**The problem**
Copy the material from the line containing "How many slices are in this pie chart?" through the line containing "The chart shows", switching "chart" to "graph" and keeping everything else the same. Leave out the pictures.

**The data**
####

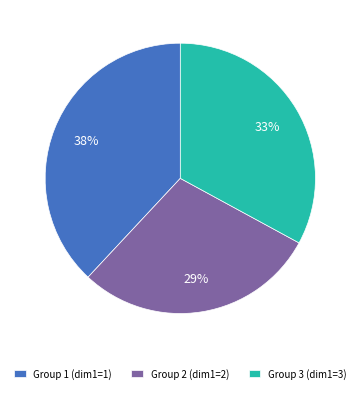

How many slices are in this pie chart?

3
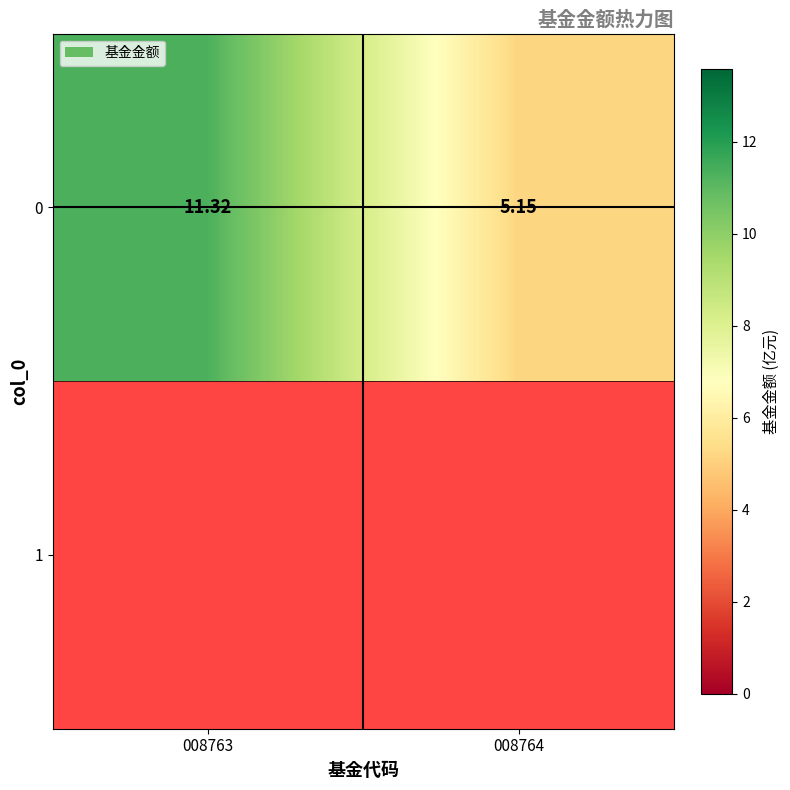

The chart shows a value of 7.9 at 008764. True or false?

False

####

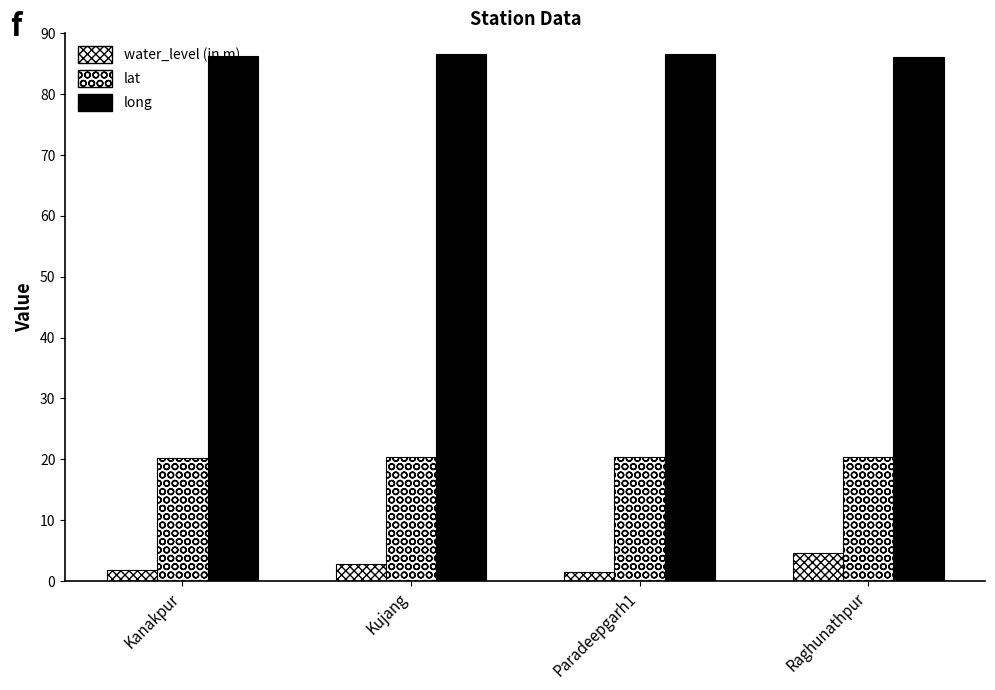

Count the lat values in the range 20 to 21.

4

####

**Reply**
How many slices are in this pie graph?

3

The graph shows a value of 7.9 at 008764. True or false?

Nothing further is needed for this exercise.